DATA EXCERPT ▸
══════════
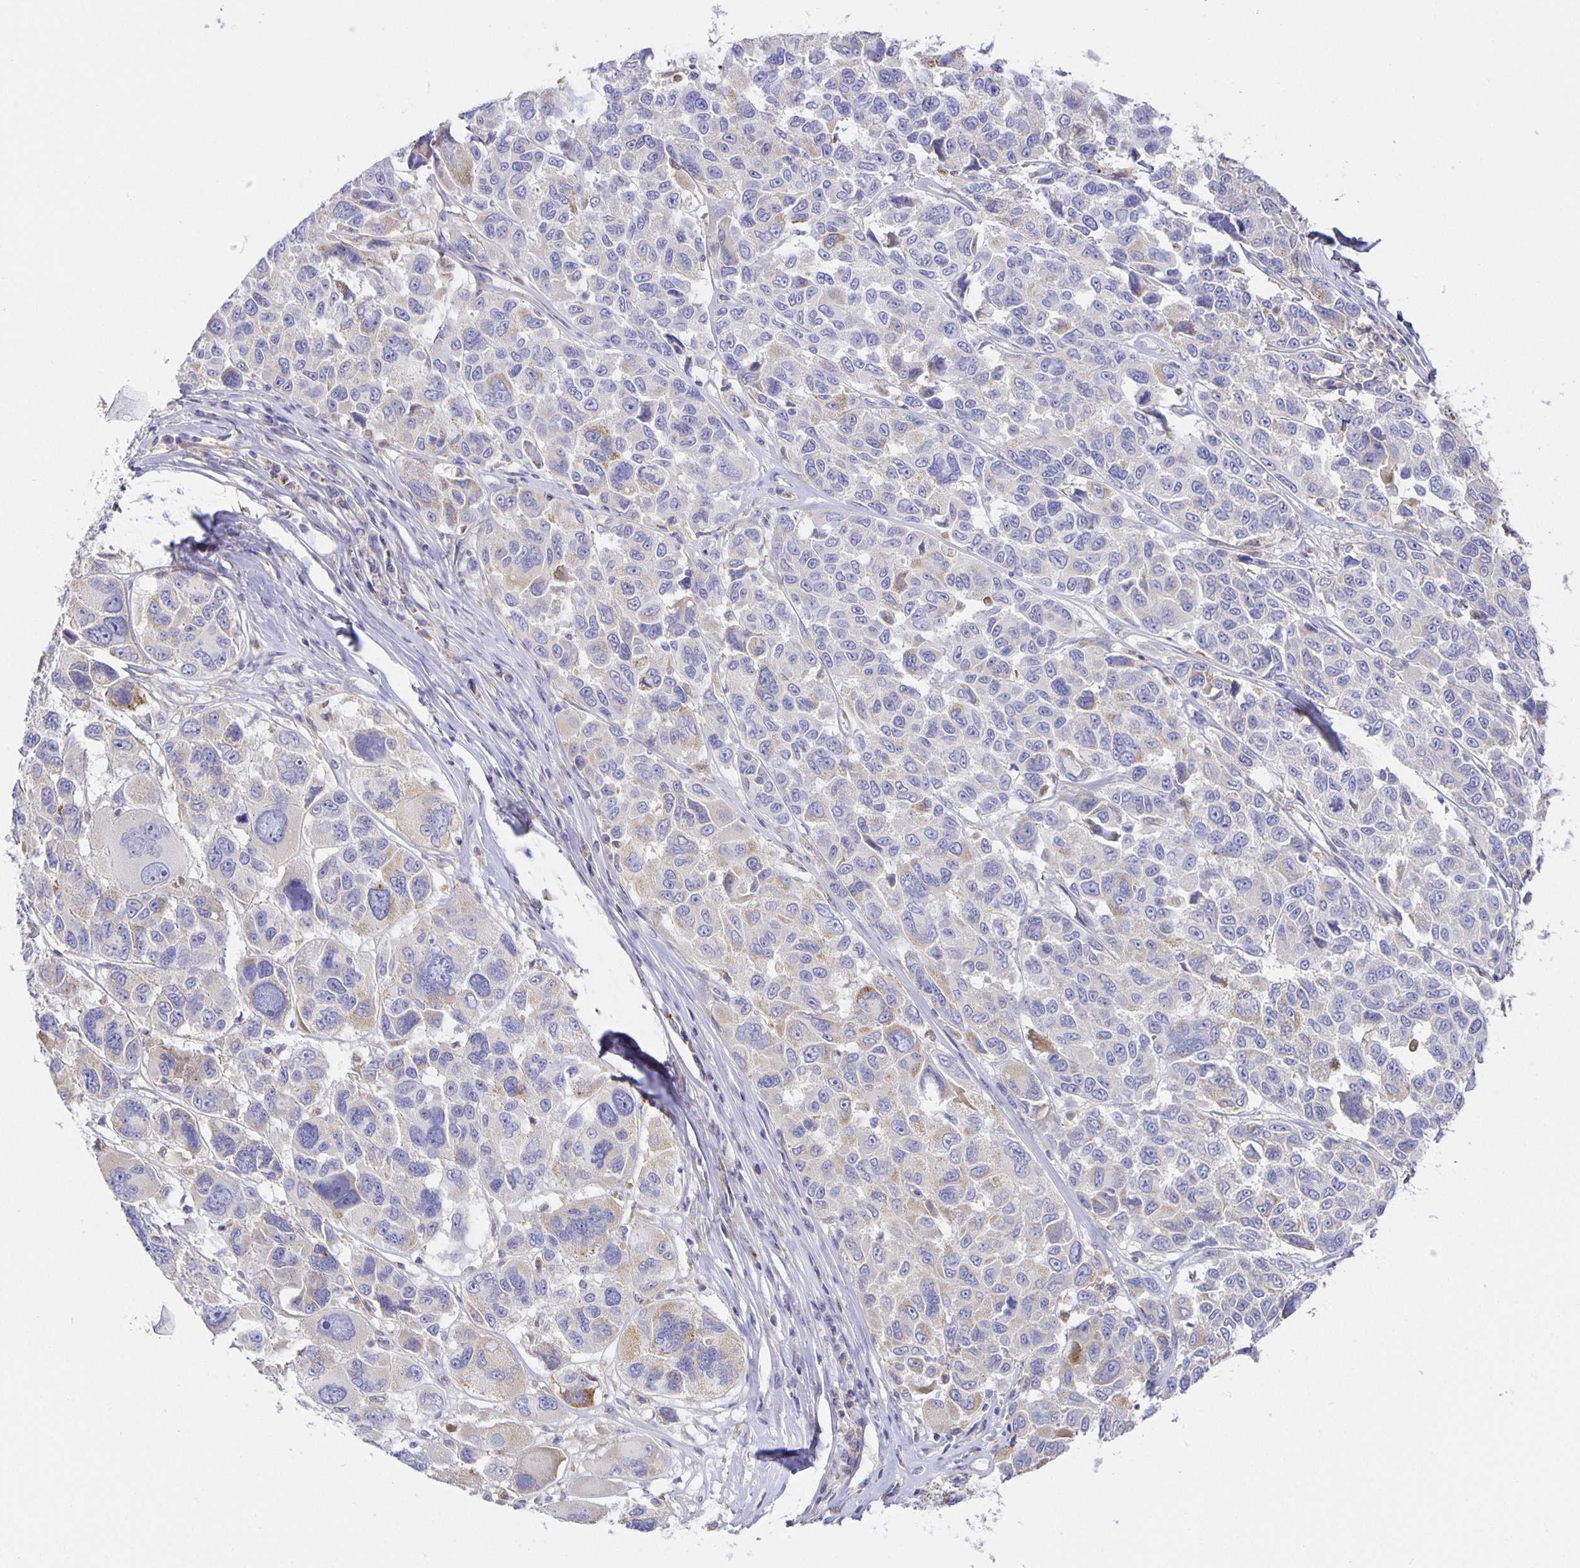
{"staining": {"intensity": "negative", "quantity": "none", "location": "none"}, "tissue": "melanoma", "cell_type": "Tumor cells", "image_type": "cancer", "snomed": [{"axis": "morphology", "description": "Malignant melanoma, NOS"}, {"axis": "topography", "description": "Skin"}], "caption": "An image of human malignant melanoma is negative for staining in tumor cells. The staining was performed using DAB (3,3'-diaminobenzidine) to visualize the protein expression in brown, while the nuclei were stained in blue with hematoxylin (Magnification: 20x).", "gene": "FLRT3", "patient": {"sex": "female", "age": 66}}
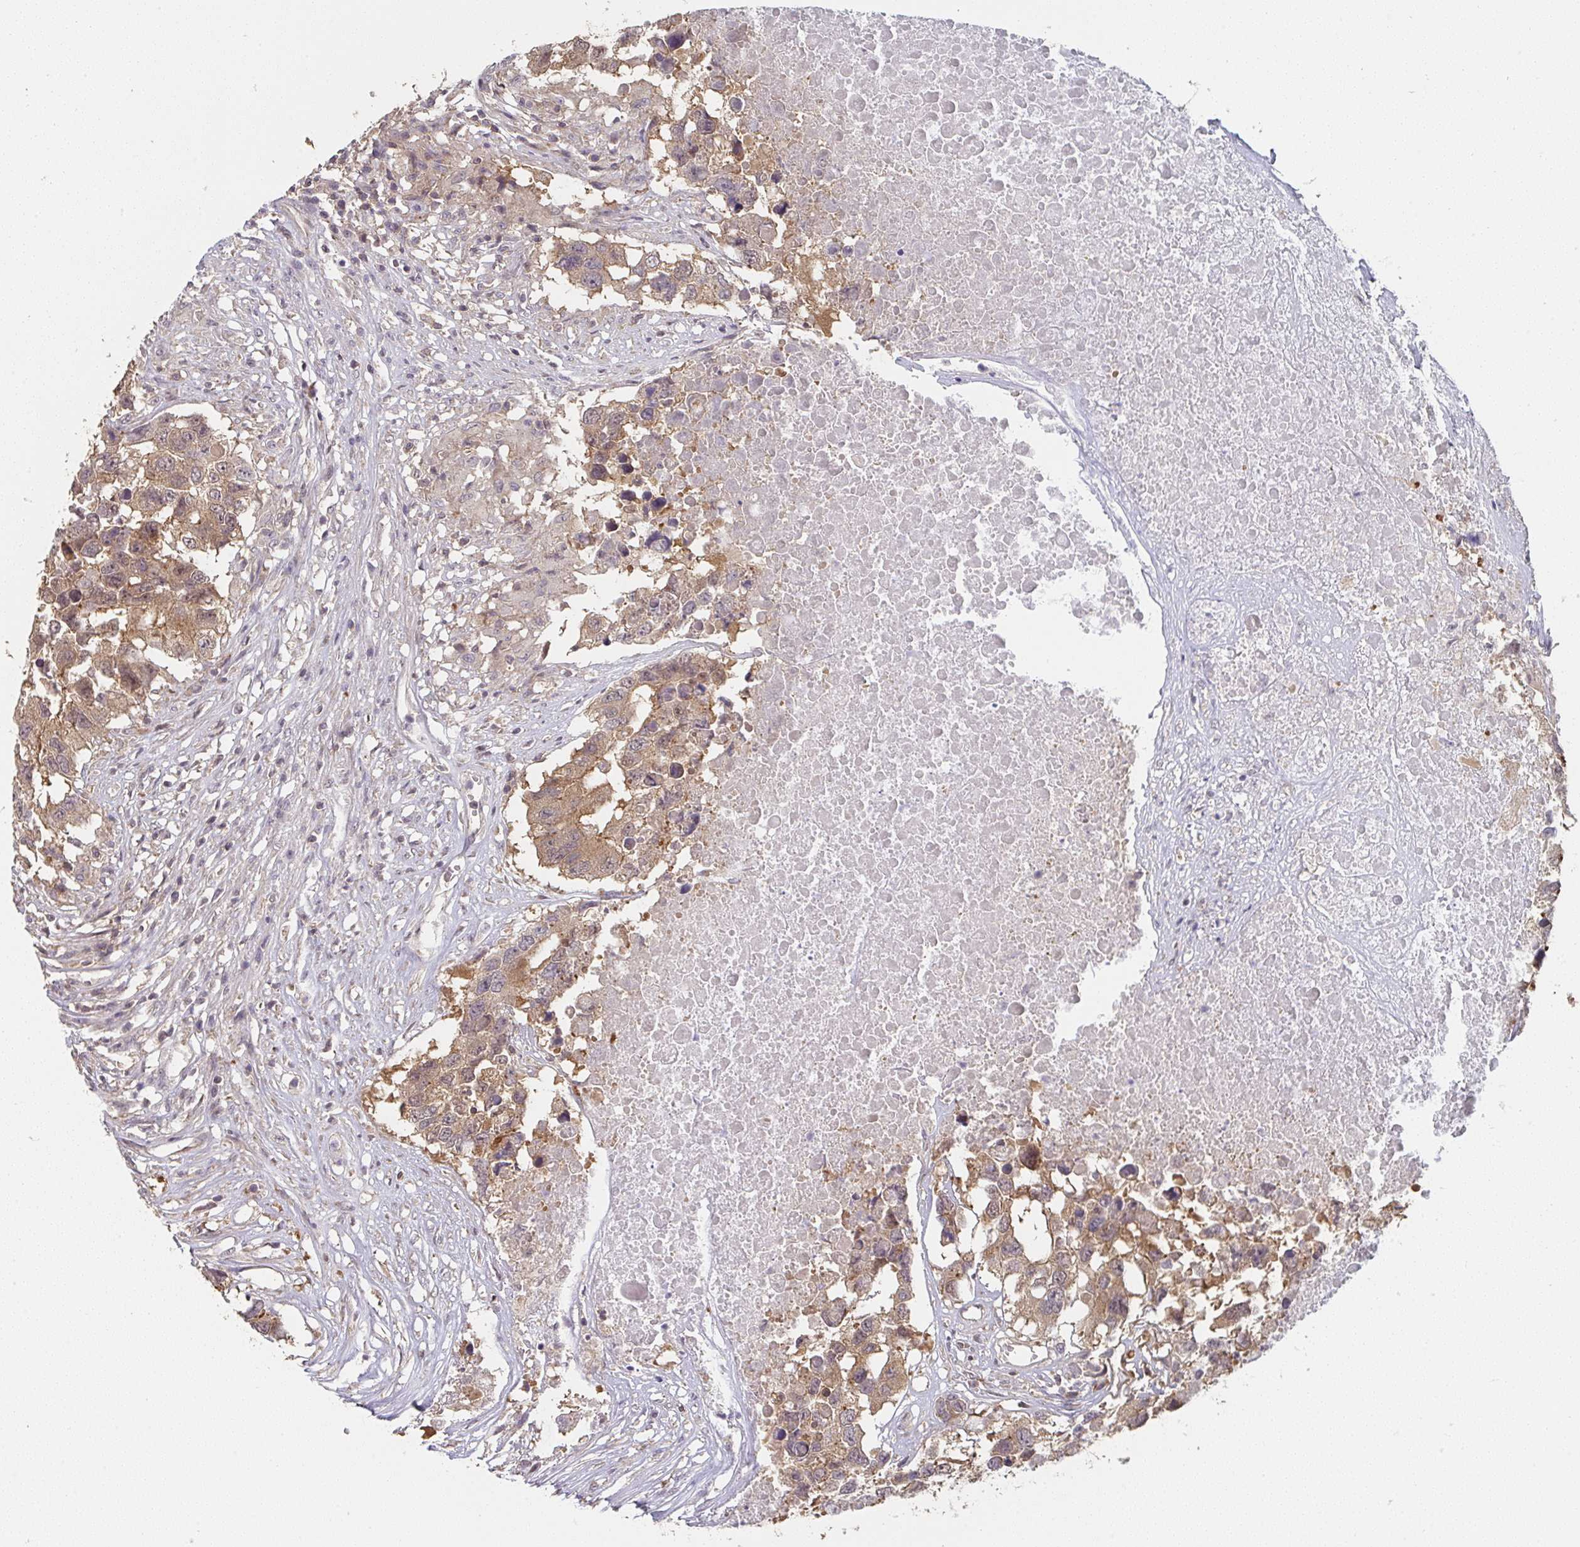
{"staining": {"intensity": "moderate", "quantity": ">75%", "location": "cytoplasmic/membranous"}, "tissue": "testis cancer", "cell_type": "Tumor cells", "image_type": "cancer", "snomed": [{"axis": "morphology", "description": "Carcinoma, Embryonal, NOS"}, {"axis": "topography", "description": "Testis"}], "caption": "Tumor cells demonstrate moderate cytoplasmic/membranous expression in approximately >75% of cells in testis cancer (embryonal carcinoma).", "gene": "RANGRF", "patient": {"sex": "male", "age": 83}}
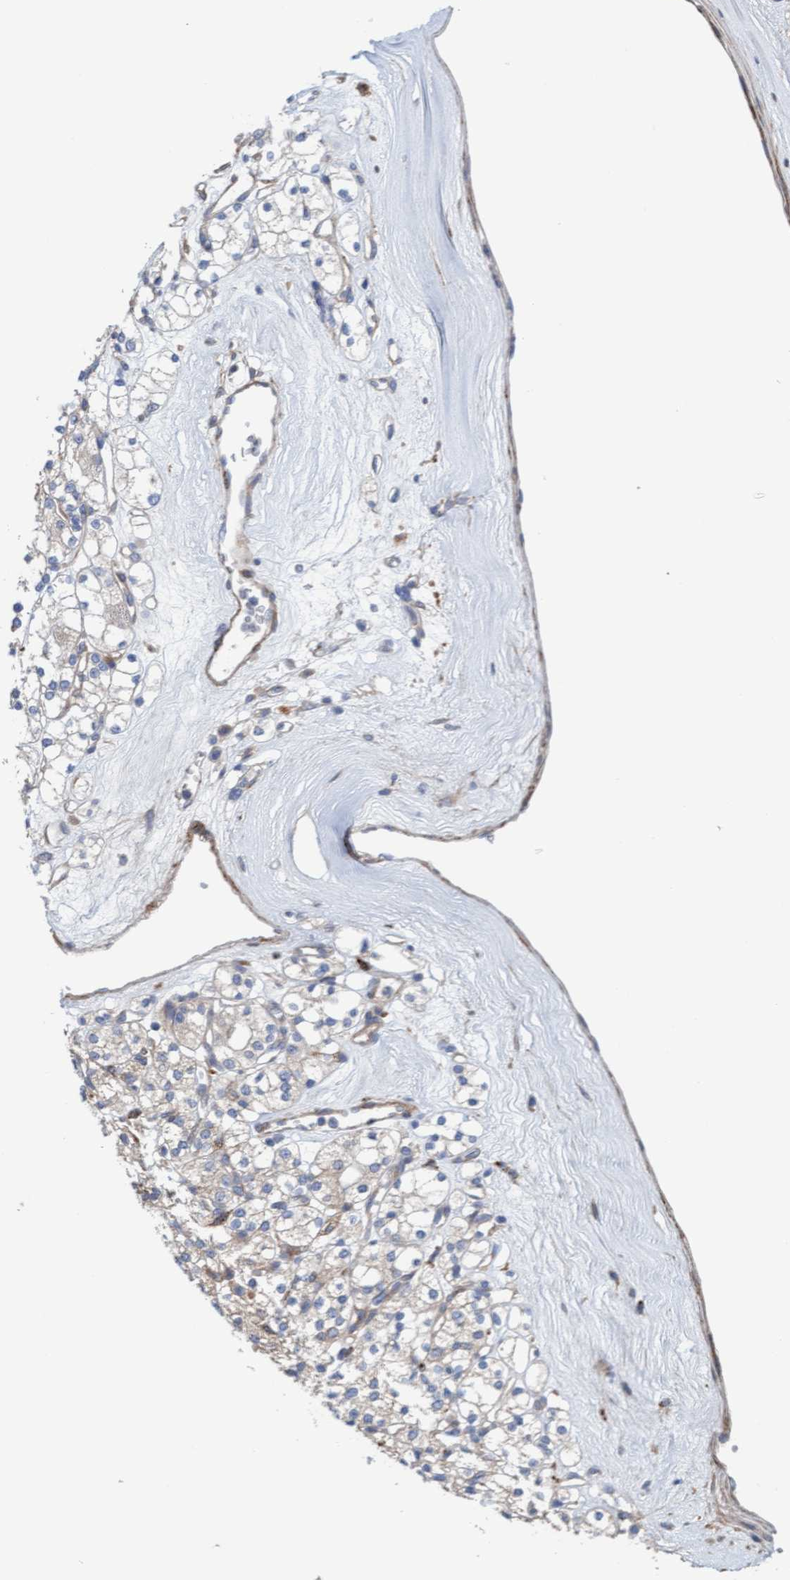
{"staining": {"intensity": "weak", "quantity": "<25%", "location": "cytoplasmic/membranous"}, "tissue": "renal cancer", "cell_type": "Tumor cells", "image_type": "cancer", "snomed": [{"axis": "morphology", "description": "Adenocarcinoma, NOS"}, {"axis": "topography", "description": "Kidney"}], "caption": "This is an immunohistochemistry (IHC) image of adenocarcinoma (renal). There is no staining in tumor cells.", "gene": "CDK5RAP3", "patient": {"sex": "male", "age": 77}}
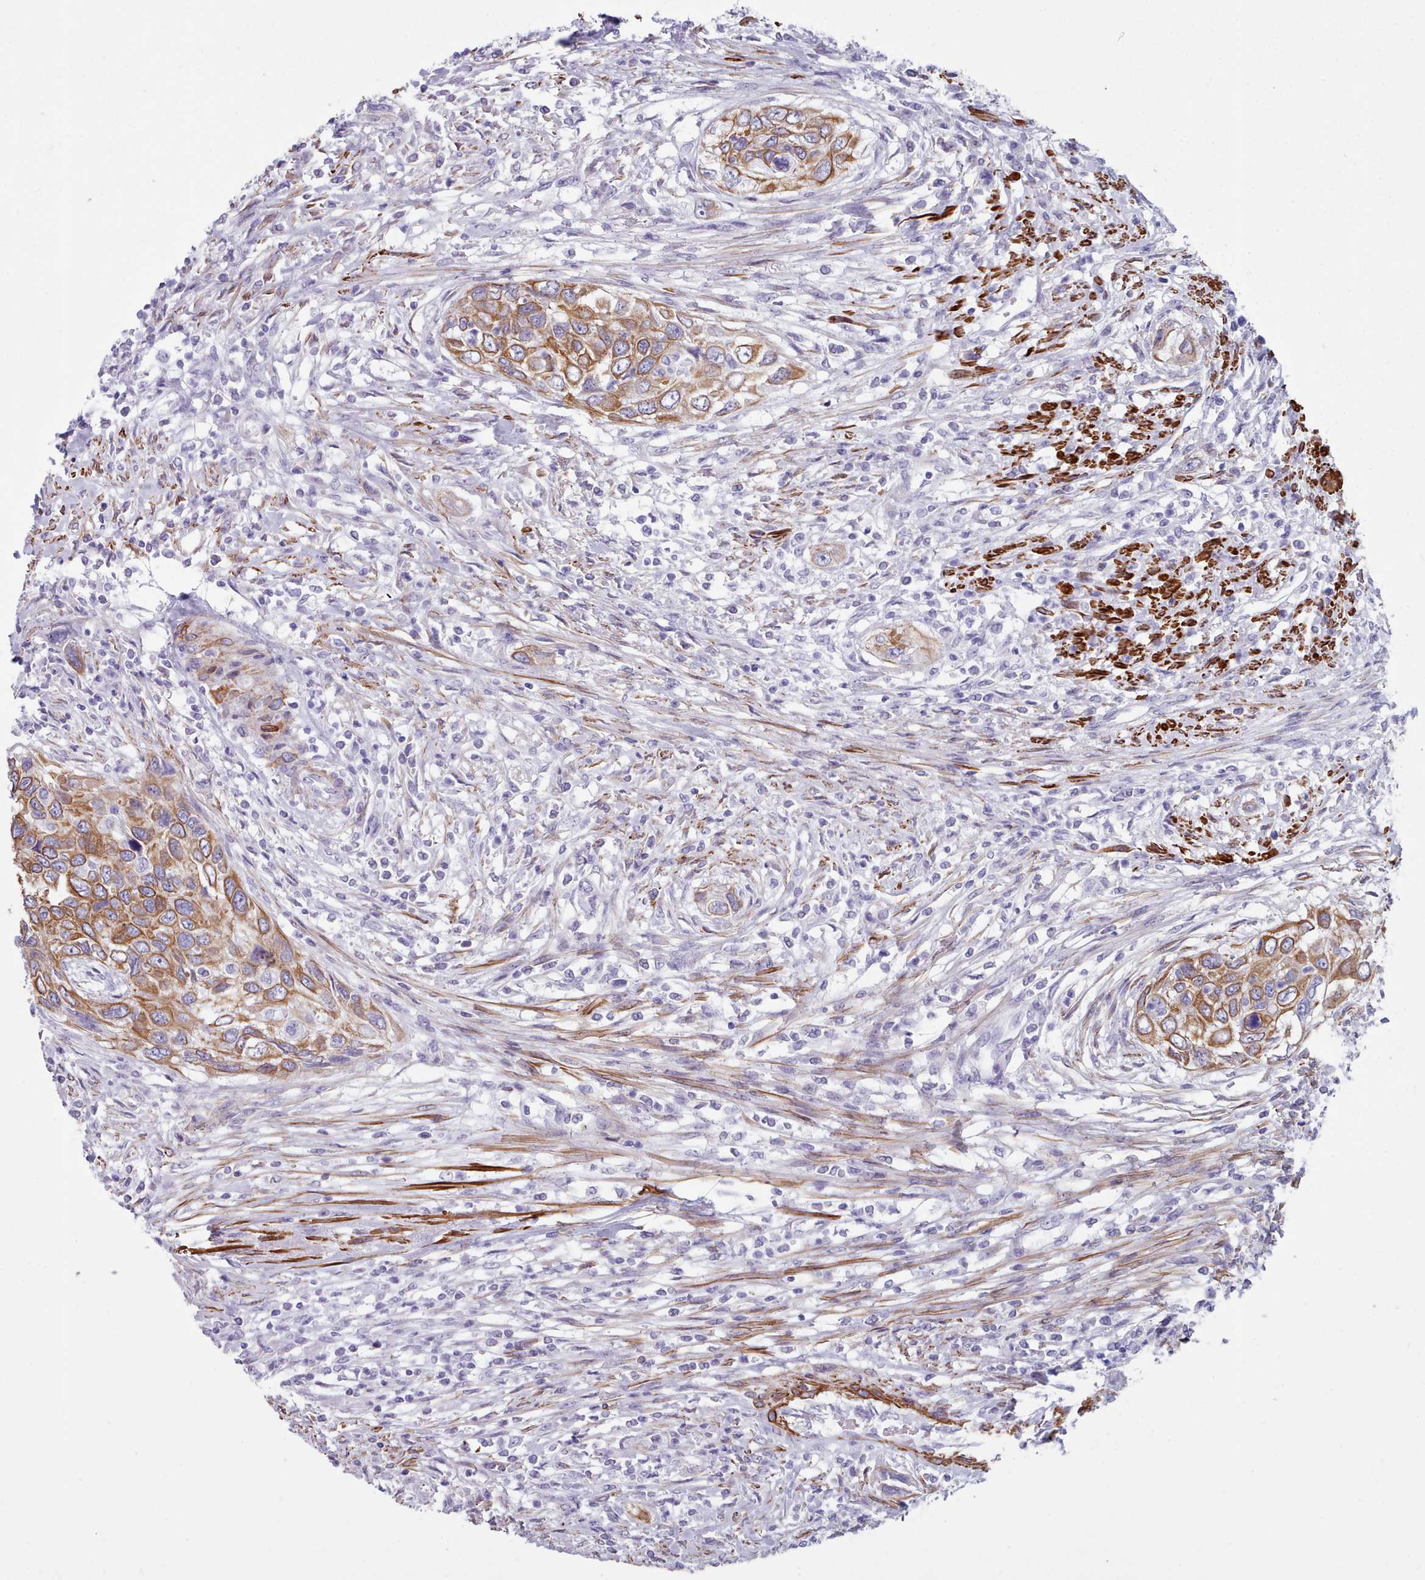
{"staining": {"intensity": "moderate", "quantity": ">75%", "location": "cytoplasmic/membranous"}, "tissue": "urothelial cancer", "cell_type": "Tumor cells", "image_type": "cancer", "snomed": [{"axis": "morphology", "description": "Urothelial carcinoma, High grade"}, {"axis": "topography", "description": "Urinary bladder"}], "caption": "Human high-grade urothelial carcinoma stained for a protein (brown) exhibits moderate cytoplasmic/membranous positive expression in about >75% of tumor cells.", "gene": "FPGS", "patient": {"sex": "female", "age": 60}}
══════════
EXERCISE DETAILS ▸
The material above is to be transcribed exactly, with its images omitted.

EXPECTED OUTPUT ▸
{"staining": {"intensity": "negative", "quantity": "none", "location": "none"}, "tissue": "melanoma", "cell_type": "Tumor cells", "image_type": "cancer", "snomed": [{"axis": "morphology", "description": "Malignant melanoma, NOS"}, {"axis": "topography", "description": "Skin"}], "caption": "An image of human malignant melanoma is negative for staining in tumor cells. The staining was performed using DAB (3,3'-diaminobenzidine) to visualize the protein expression in brown, while the nuclei were stained in blue with hematoxylin (Magnification: 20x).", "gene": "FLRT3", "patient": {"sex": "female", "age": 66}}
{"staining": {"intensity": "moderate", "quantity": ">75%", "location": "cytoplasmic/membranous"}, "tissue": "testis cancer", "cell_type": "Tumor cells", "image_type": "cancer", "snomed": [{"axis": "morphology", "description": "Carcinoma, Embryonal, NOS"}, {"axis": "topography", "description": "Testis"}], "caption": "Tumor cells demonstrate moderate cytoplasmic/membranous expression in approximately >75% of cells in testis cancer (embryonal carcinoma).", "gene": "RANGRF", "patient": {"sex": "male", "age": 83}}
{"staining": {"intensity": "weak", "quantity": "<25%", "location": "cytoplasmic/membranous"}, "tissue": "renal cancer", "cell_type": "Tumor cells", "image_type": "cancer", "snomed": [{"axis": "morphology", "description": "Adenocarcinoma, NOS"}, {"axis": "topography", "description": "Kidney"}], "caption": "This is an immunohistochemistry (IHC) image of adenocarcinoma (renal). There is no staining in tumor cells.", "gene": "CDK5RAP3", "patient": {"sex": "male", "age": 77}}
{"staining": {"intensity": "moderate", "quantity": ">75%", "location": "cytoplasmic/membranous"}, "tissue": "urothelial cancer", "cell_type": "Tumor cells", "image_type": "cancer", "snomed": [{"axis": "morphology", "description": "Urothelial carcinoma, High grade"}, {"axis": "topography", "description": "Urinary bladder"}], "caption": "Human high-grade urothelial carcinoma stained for a protein (brown) exhibits moderate cytoplasmic/membranous positive expression in about >75% of tumor cells.", "gene": "FPGS", "patient": {"sex": "female", "age": 60}}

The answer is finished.